Now, I don’t count myself as a particularly psychically “healthy” adult. Even after several years of therapy. There are still wide swaths of my childhood that I can’t remember. And I don’t think that’s a good thing. And when something really freaks me out, I do still occasionally have panic attacks. I will probably always bite my nails to the quick. And I am not very nice when someone scares me.
But taking stock of my life, there are a lot of things that I do that probably do at least in part stem from my childhood wounds and brokenness. And they just aren’t all bad things. For instance, as a child and adolescent I constantly immersed myself in fantasy worlds. It was definitely escapism, but now I write fantasy. And I am also an avid reader. I read EVERYTHING. I read fiction, non-fiction, Physics textbooks, philosophy, theology, memoir, poetry, graphic novels, fantasy, science fiction, actual “literature”, history, cookbooks. You name it, I pretty much read it. I know that I use books to create distance between me and the external world. But really, how problematic is that?
OK, also: I collect advanced degrees. Seriously. I have a BA in Physics from Wellesley College, an MFA in Writing for Children from Vermont College, and I’m about to have an MA in the Liberal Arts (AKA, the Classics) from St. John’s College. And there is a good chance that I will get a PhD in Cognitive Science or Neuroscience or Philosophy after this. Now, school is a safe haven for me–it was always the place growing up where I felt safest. Now considering I also have HUGE Attention Deficit Disorder (ADD), school hasn’t actually always been easy for me, but it is safe. And the fact is that I am and have always been intellectually curious. So is it a bad thing that I keep studying?
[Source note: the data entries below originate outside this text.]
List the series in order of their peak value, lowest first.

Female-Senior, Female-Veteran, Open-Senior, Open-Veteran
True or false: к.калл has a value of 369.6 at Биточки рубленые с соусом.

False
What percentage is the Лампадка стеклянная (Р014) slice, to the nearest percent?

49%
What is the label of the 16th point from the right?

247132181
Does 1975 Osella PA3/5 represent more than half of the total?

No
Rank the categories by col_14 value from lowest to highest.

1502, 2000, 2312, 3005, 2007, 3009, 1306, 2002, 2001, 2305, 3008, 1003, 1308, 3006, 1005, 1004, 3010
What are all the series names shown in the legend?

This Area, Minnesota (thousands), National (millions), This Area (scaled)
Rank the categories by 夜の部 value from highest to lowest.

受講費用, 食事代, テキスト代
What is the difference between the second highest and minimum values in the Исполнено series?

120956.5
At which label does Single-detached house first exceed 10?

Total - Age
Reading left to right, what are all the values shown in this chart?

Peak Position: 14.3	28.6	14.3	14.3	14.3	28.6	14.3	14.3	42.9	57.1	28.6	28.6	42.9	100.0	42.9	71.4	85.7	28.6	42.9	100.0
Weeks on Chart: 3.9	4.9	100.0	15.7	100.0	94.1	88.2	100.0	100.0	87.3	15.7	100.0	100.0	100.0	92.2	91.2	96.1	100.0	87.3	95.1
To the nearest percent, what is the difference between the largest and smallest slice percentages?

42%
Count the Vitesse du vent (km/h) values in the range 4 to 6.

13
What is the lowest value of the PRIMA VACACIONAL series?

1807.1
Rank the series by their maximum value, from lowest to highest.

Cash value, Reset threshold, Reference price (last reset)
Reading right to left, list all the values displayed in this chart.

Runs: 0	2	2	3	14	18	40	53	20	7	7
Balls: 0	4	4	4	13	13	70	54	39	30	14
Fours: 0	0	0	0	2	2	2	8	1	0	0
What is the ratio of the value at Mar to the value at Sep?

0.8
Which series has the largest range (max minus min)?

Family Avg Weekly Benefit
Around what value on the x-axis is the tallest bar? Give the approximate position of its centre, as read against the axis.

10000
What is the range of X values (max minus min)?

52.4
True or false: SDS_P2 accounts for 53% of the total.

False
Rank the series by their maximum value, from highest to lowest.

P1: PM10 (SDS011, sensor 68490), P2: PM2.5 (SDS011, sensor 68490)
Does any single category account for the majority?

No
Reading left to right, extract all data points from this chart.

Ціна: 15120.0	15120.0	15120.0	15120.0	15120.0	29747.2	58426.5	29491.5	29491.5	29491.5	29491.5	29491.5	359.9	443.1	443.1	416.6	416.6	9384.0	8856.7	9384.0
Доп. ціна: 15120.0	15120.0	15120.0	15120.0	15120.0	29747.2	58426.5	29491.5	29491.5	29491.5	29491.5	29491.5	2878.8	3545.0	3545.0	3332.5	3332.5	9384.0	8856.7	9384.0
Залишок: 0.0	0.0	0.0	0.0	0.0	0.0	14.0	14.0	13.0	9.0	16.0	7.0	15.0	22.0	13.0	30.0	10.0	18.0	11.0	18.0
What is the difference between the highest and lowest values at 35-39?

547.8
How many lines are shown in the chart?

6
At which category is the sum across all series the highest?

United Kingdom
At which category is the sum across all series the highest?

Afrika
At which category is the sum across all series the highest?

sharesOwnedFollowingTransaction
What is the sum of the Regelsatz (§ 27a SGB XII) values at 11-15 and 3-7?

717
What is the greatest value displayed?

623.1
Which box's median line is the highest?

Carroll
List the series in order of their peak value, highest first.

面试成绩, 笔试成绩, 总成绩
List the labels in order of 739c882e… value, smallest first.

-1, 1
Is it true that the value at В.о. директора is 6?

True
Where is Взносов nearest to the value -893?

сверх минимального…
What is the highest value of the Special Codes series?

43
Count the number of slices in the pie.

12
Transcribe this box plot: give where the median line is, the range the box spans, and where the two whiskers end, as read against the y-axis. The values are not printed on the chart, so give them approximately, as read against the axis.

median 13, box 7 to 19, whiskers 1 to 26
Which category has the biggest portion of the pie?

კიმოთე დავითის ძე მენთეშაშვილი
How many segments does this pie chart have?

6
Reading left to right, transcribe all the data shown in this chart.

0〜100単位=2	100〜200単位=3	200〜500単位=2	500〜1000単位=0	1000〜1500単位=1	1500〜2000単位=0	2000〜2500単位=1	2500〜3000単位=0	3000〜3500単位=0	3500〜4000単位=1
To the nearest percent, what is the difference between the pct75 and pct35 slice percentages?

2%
And I’m hypergraphiic. I write all over everything. I keep like 6 journals for different things at the same time. (Literally: dream journal, “journal” journal, song/poetry journal, writing journal (which is separate from poetry journal), class journal, I may even keep a “romance” journal, but I won’t admit to that, oh and there’s the journal that I sketch floorplans in (kind of a lot), and there’s the computerized writing-process journal that I keep on Scrivener.)
I’m sure all of this writing gets traced back to my brokenness somehow, but it’s definitely got its uses. Hell, I bet even the fact that I constantly walk around singing can be traced back to my brokenness somehow. (I’m singing as I write this, in fact.) And that I wear men’s clothing . . . I mean, it’s probably all got its roots back there somehow.
But there are worse things I could do to cope. I mean, it’s not drugs, it’s not alcohol, I’m not a sex-addict. Even my feeble adolescent suicide attempts never went beyond trying to throw myself out of a window that was only about six feet off the ground anyway. So I guess I count myself lucky on that score.
But the things that I do to make my life livable aren’t just not-that destructive. Some of them are downright good, I’d say. My writing, for instance. I wouldn’t keep this blog if I didn’t think that sharing my personal experiences struggling with all of this couldn’t be useful to other people and to the children we work with, ultimately. I wouldn’t write fiction (or non-fiction) at all if I didn’t have deep deep wounds that I’m trying to make sense of. And sometimes what I write is beautiful (usually probably not, but that’s OK).
And I think that that’s the case for a lot of people who create. A lot of you who read this blog. A lot of you who write. We have deep pain that we don’t often talk about, but it never really goes away. So we write or we sculpt because we keep trying to make sense of it, to try to tame it. To create something that will be a salve somehow. We do this because we are broken. But that’s OK, because it’s beautiful. And maybe that’s what it means to be strong in our broken places.